Old Kupferdreh station (Alter Bahnhof Kupferdreh) was built by the Prussian state railways in the Essen district of Kupferdreh in the German state of North Rhine-Westphalia and opened in 1898 on the Prince William Railway. The station is close to the start of the first German railway, which was opened on 20 September 1831 by the Deil Valley Railway Company to Nierenhof.

The entrance building stands near the junction of the former Ruhr Valley Railway (Ruhrtalbahn) that ran from there along the north bank of the Ruhr and the Baldeneysee reservoir to Ruhrort. This building was opened on 27 July 1898. The station was designed in the form of a two-story brick house with decorative brick work, windows in different sizes and an arched entrance built with ochre sandstone. The stucco decoration in the first class waiting room, which was renovated for its current use as a large dining room, is notable.

The front platform, from which day the historic Hesper Valley Railway (Hespertalbahn) begins its journey, belonged formerly to the Ruhr Valley Railway, which crossed the Ruhr about 200 metres to the south. The Hesper Valley Railway or Pörtingsiepen Railway (Pörtingsiepenbahn) branched off and ran along the south bank of the Ruhr. A horse-hauled narrow-gauge railway was opened in the Hesper Valley in 1857, serving the mines in the Velbert area.

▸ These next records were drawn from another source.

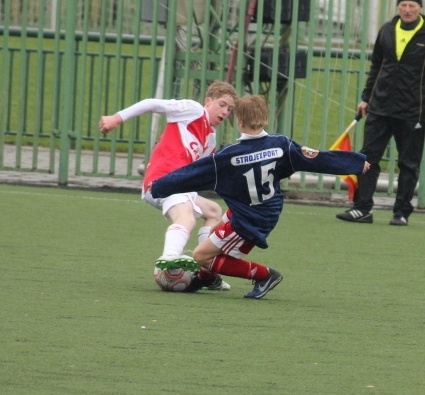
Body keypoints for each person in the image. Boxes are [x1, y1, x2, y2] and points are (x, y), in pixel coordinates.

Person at [150, 95, 370, 299]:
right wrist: (356, 163)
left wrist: (159, 186)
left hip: (250, 219)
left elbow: (192, 173)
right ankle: (207, 278)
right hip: (264, 210)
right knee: (216, 232)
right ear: (265, 119)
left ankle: (264, 275)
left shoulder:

The line was later connected to the Pörtingsiepen colliery in Essen-Fischlaken and as a result the line from Kupferdreh to Hesperbrück was converted to standard gauge in 1877. A remaining narrow gauge section to Hefel was closed in 1918. There were also passenger services for the mine workforce between 1927 and the closure of the Pörtingsiepen colliery in 1973. In 1975, the Association for the Preservation of Hesper Valley Railway (Verein zur Erhaltung der Hespertalbahn e. V.) rescued the line from demolition.

The trains of the line S 9 of the Rhine-Ruhr S-Bahn run past the old building without stopping to stop at the new Essen-Kupferdreh station.